Getting a mammogram shouldn’t be scary. It should be part of your regular heath routine. The Canadian Cancer Society suggests getting a mammogram every two years if you are between the ages of 50-69. However, if you have family history, especially with first relations (mom, dad, siblings), your risk increases and you should speak to your doctor about getting screened early.

And did I mention, regularly?! This isn’t a one-and-done procedure.

Also, be sure to do self-examinations. Know how your breasts feel. Take notice when things feel differently, such as dimpling or lumps. If you are leaking fluid or your nipples change in any way that could be a sign that something isn’t right. Also, if the skin on your breasts changes or there is redness or irritation that doesn’t go away, that could also be a sign. Always notify your doctor if you notice any of these changes.

This is not a sponsored post. It is a post from my most vulnerable place – the place where my deepest fear lives. This is a message to women my age, and older to speak to your doctor about getting a mammogram. Start your regular screening. Check yourself regularly.

And I know there are so many women who fear this procedure. It does hurt, but breast cancer is worse.
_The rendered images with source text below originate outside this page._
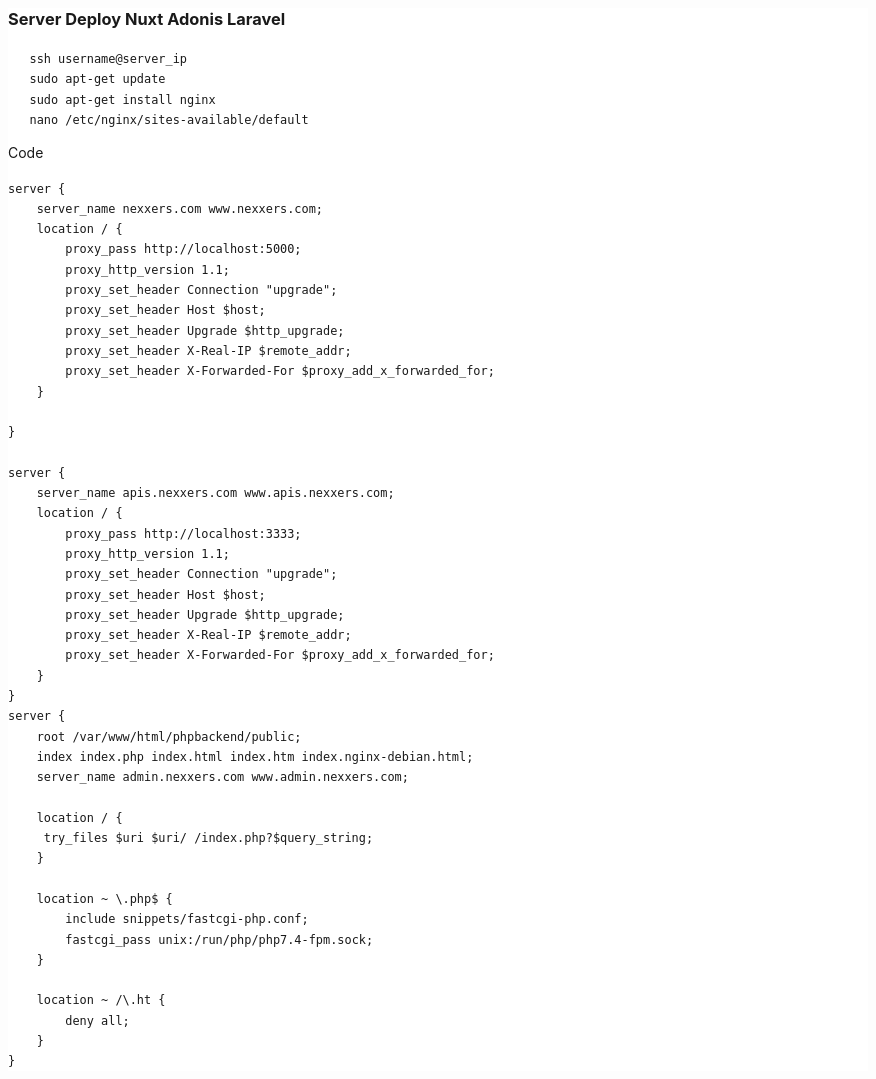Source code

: ### Server Deploy Nuxt Adonis Laravel
 ```
    ssh username@server_ip 
    sudo apt-get update
	sudo apt-get install nginx 
	nano /etc/nginx/sites-available/default 
```
Code
```
server {
    server_name nexxers.com www.nexxers.com;
    location / {
        proxy_pass http://localhost:5000;
        proxy_http_version 1.1;
        proxy_set_header Connection "upgrade";
        proxy_set_header Host $host;
        proxy_set_header Upgrade $http_upgrade;
        proxy_set_header X-Real-IP $remote_addr;
        proxy_set_header X-Forwarded-For $proxy_add_x_forwarded_for;
    }

}

server {
    server_name apis.nexxers.com www.apis.nexxers.com;
    location / {
        proxy_pass http://localhost:3333;
        proxy_http_version 1.1;
        proxy_set_header Connection "upgrade";
        proxy_set_header Host $host;
        proxy_set_header Upgrade $http_upgrade;
        proxy_set_header X-Real-IP $remote_addr;
        proxy_set_header X-Forwarded-For $proxy_add_x_forwarded_for;
    }
}
server {
    root /var/www/html/phpbackend/public;
    index index.php index.html index.htm index.nginx-debian.html;
    server_name admin.nexxers.com www.admin.nexxers.com;

    location / {
     try_files $uri $uri/ /index.php?$query_string;
    }

    location ~ \.php$ {
        include snippets/fastcgi-php.conf;
        fastcgi_pass unix:/run/php/php7.4-fpm.sock;
    }

    location ~ /\.ht {
        deny all;
    }
}
```
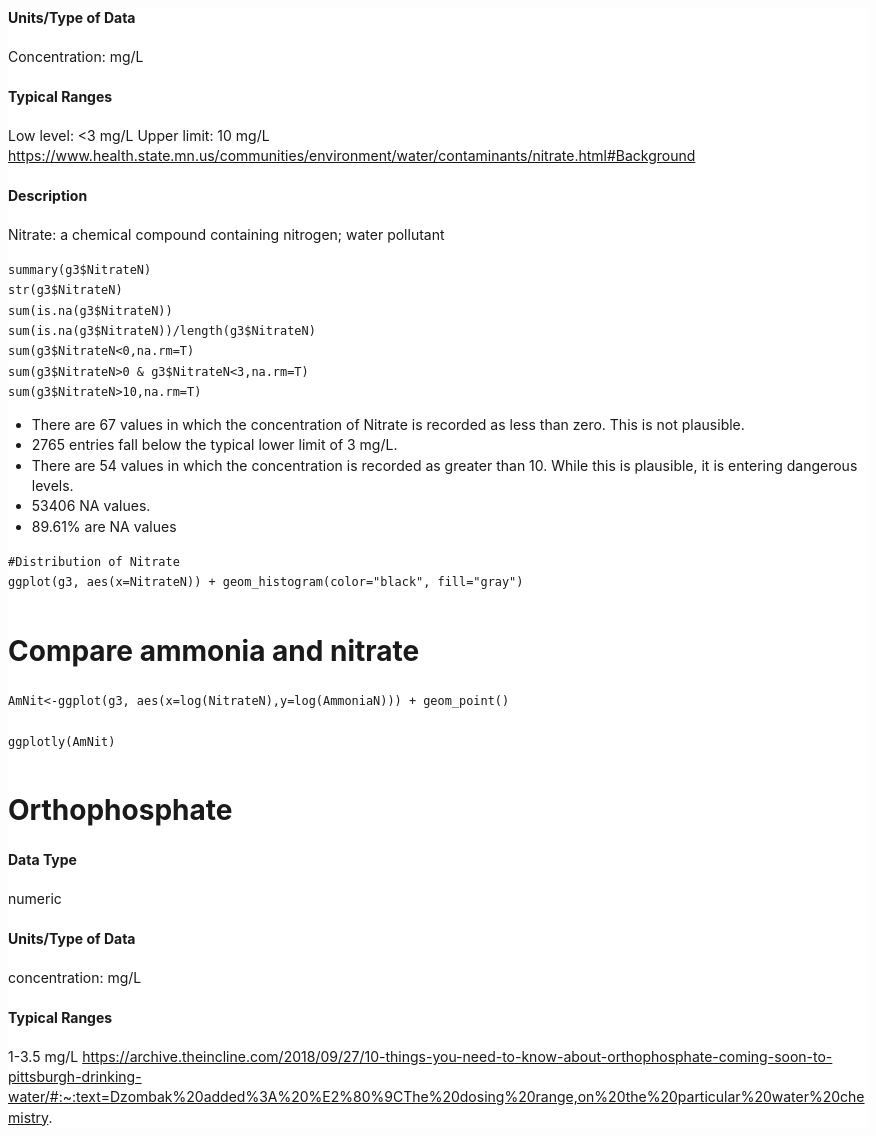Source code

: #### Units/Type of Data
Concentration: mg/L

#### Typical Ranges
Low level: <3 mg/L
Upper limit: 10  mg/L
https://www.health.state.mn.us/communities/environment/water/contaminants/nitrate.html#Background 

#### Description
Nitrate: a chemical compound containing nitrogen; water pollutant 

```{r}
summary(g3$NitrateN)
str(g3$NitrateN)
sum(is.na(g3$NitrateN))
sum(is.na(g3$NitrateN))/length(g3$NitrateN)
sum(g3$NitrateN<0,na.rm=T)
sum(g3$NitrateN>0 & g3$NitrateN<3,na.rm=T)
sum(g3$NitrateN>10,na.rm=T)
```
* There are 67 values in which the concentration of Nitrate is recorded as less than zero. This is not plausible. 
* 2765 entries fall below the typical lower limit of 3 mg/L.
* There are 54 values in which the concentration is recorded as greater than 10. While this is plausible, it is entering dangerous levels. 
* 53406 NA values. 
* 89.61% are NA values 
```{r}
#Distribution of Nitrate
ggplot(g3, aes(x=NitrateN)) + geom_histogram(color="black", fill="gray")
```

# Compare ammonia and nitrate
```{r}
AmNit<-ggplot(g3, aes(x=log(NitrateN),y=log(AmmoniaN))) + geom_point()
              
ggplotly(AmNit)
```

# Orthophosphate
#### Data Type
numeric
#### Units/Type of Data
concentration: mg/L
#### Typical Ranges
1-3.5 mg/L
https://archive.theincline.com/2018/09/27/10-things-you-need-to-know-about-orthophosphate-coming-soon-to-pittsburgh-drinking-water/#:~:text=Dzombak%20added%3A%20%E2%80%9CThe%20dosing%20range,on%20the%20particular%20water%20chemistry.
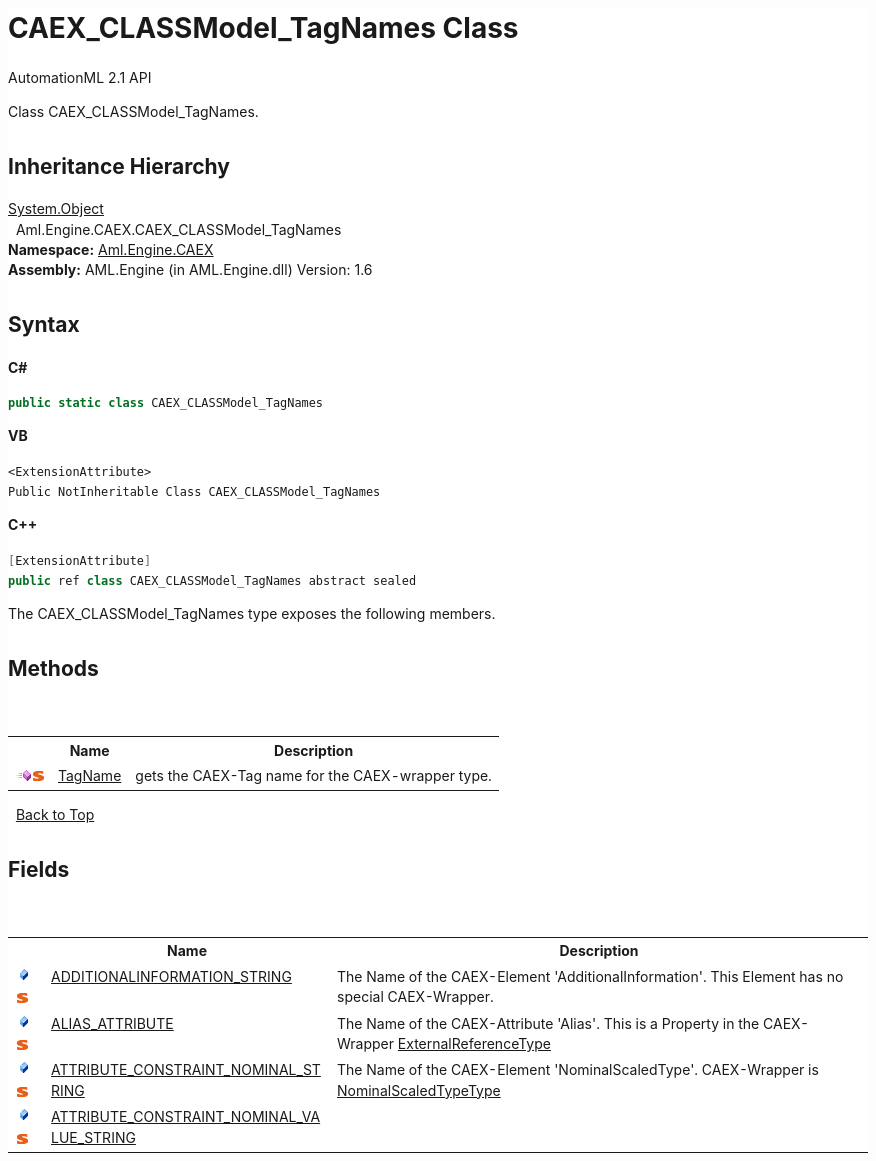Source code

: # CAEX_CLASSModel_TagNames Class
AutomationML 2.1 API 

Class CAEX_CLASSModel_TagNames.


## Inheritance Hierarchy
<a href="https://docs.microsoft.com/dotnet/api/system.object" target="_parent" rel="noopener noreferrer">System.Object</a><br />&nbsp;&nbsp;Aml.Engine.CAEX.CAEX_CLASSModel_TagNames<br />
**Namespace:**&nbsp;<a href="N_Aml_Engine_CAEX">Aml.Engine.CAEX</a><br />**Assembly:**&nbsp;AML.Engine (in AML.Engine.dll) Version: 1.6

## Syntax

**C#**<br />
``` C#
public static class CAEX_CLASSModel_TagNames
```

**VB**<br />
``` VB
<ExtensionAttribute>
Public NotInheritable Class CAEX_CLASSModel_TagNames
```

**C++**<br />
``` C++
[ExtensionAttribute]
public ref class CAEX_CLASSModel_TagNames abstract sealed
```

The CAEX_CLASSModel_TagNames type exposes the following members.


## Methods
&nbsp;<table><tr><th></th><th>Name</th><th>Description</th></tr><tr><td>![Public method](media/pubmethod.gif "Public method")![Static member](media/static.gif "Static member")</td><td><a href="M_Aml_Engine_CAEX_CAEX_CLASSModel_TagNames_TagName">TagName</a></td><td>
gets the CAEX-Tag name for the CAEX-wrapper type.</td></tr></table>&nbsp;
<a href="#caex_classmodel_tagnames-class">Back to Top</a>

## Fields
&nbsp;<table><tr><th></th><th>Name</th><th>Description</th></tr><tr><td>![Public field](media/pubfield.gif "Public field")![Static member](media/static.gif "Static member")</td><td><a href="F_Aml_Engine_CAEX_CAEX_CLASSModel_TagNames_ADDITIONALINFORMATION_STRING">ADDITIONALINFORMATION_STRING</a></td><td>
The Name of the CAEX-Element 'AdditionalInformation'. This Element has no special CAEX-Wrapper.</td></tr><tr><td>![Public field](media/pubfield.gif "Public field")![Static member](media/static.gif "Static member")</td><td><a href="F_Aml_Engine_CAEX_CAEX_CLASSModel_TagNames_ALIAS_ATTRIBUTE">ALIAS_ATTRIBUTE</a></td><td>
The Name of the CAEX-Attribute 'Alias'. This is a Property in the CAEX-Wrapper <a href="T_Aml_Engine_CAEX_ExternalReferenceType">ExternalReferenceType</a></td></tr><tr><td>![Public field](media/pubfield.gif "Public field")![Static member](media/static.gif "Static member")</td><td><a href="F_Aml_Engine_CAEX_CAEX_CLASSModel_TagNames_ATTRIBUTE_CONSTRAINT_NOMINAL_STRING">ATTRIBUTE_CONSTRAINT_NOMINAL_STRING</a></td><td>
The Name of the CAEX-Element 'NominalScaledType'. CAEX-Wrapper is <a href="T_Aml_Engine_CAEX_NominalScaledTypeType">NominalScaledTypeType</a></td></tr><tr><td>![Public field](media/pubfield.gif "Public field")![Static member](media/static.gif "Static member")</td><td><a href="F_Aml_Engine_CAEX_CAEX_CLASSModel_TagNames_ATTRIBUTE_CONSTRAINT_NOMINAL_VALUE_STRING">ATTRIBUTE_CONSTRAINT_NOMINAL_VALUE_STRING</a></td><td>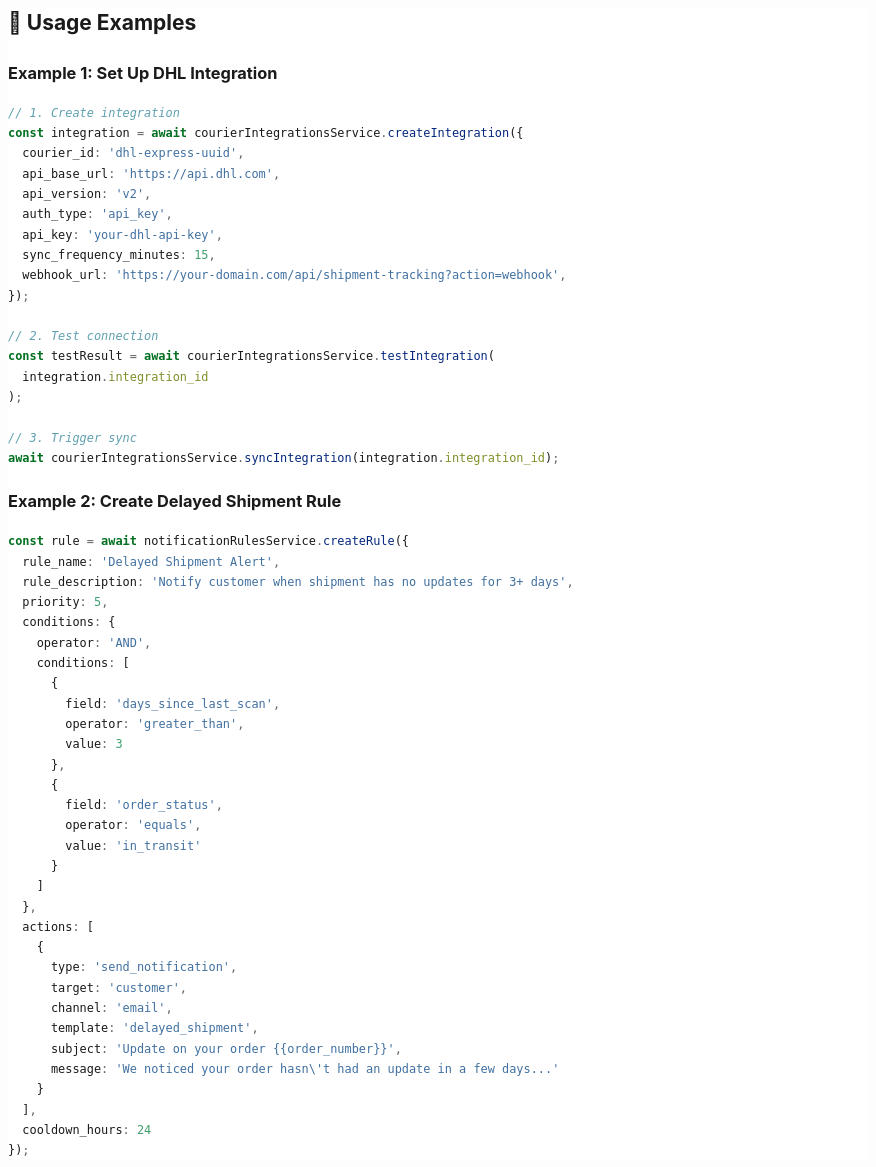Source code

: 
## 📝 Usage Examples

### Example 1: Set Up DHL Integration

```typescript
// 1. Create integration
const integration = await courierIntegrationsService.createIntegration({
  courier_id: 'dhl-express-uuid',
  api_base_url: 'https://api.dhl.com',
  api_version: 'v2',
  auth_type: 'api_key',
  api_key: 'your-dhl-api-key',
  sync_frequency_minutes: 15,
  webhook_url: 'https://your-domain.com/api/shipment-tracking?action=webhook',
});

// 2. Test connection
const testResult = await courierIntegrationsService.testIntegration(
  integration.integration_id
);

// 3. Trigger sync
await courierIntegrationsService.syncIntegration(integration.integration_id);
```

### Example 2: Create Delayed Shipment Rule

```typescript
const rule = await notificationRulesService.createRule({
  rule_name: 'Delayed Shipment Alert',
  rule_description: 'Notify customer when shipment has no updates for 3+ days',
  priority: 5,
  conditions: {
    operator: 'AND',
    conditions: [
      {
        field: 'days_since_last_scan',
        operator: 'greater_than',
        value: 3
      },
      {
        field: 'order_status',
        operator: 'equals',
        value: 'in_transit'
      }
    ]
  },
  actions: [
    {
      type: 'send_notification',
      target: 'customer',
      channel: 'email',
      template: 'delayed_shipment',
      subject: 'Update on your order {{order_number}}',
      message: 'We noticed your order hasn\'t had an update in a few days...'
    }
  ],
  cooldown_hours: 24
});
```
It is important to take care of you first. Always.

Mammograms save lives.

 

 

 


2 thoughts on “Mammothon

  1. Funny you should write about mammograms. I just wrote about them on Friday (my wife went for hers). The thing-a-ma-boob is pretty neat (my wife has one, too). The mammogram machine can detect some seriously small tumors. I suppose I’ll soon be writing colonoscopies! (I have a family history of those). I’d rather gets my boobs squished! Way to advocate for mammograms!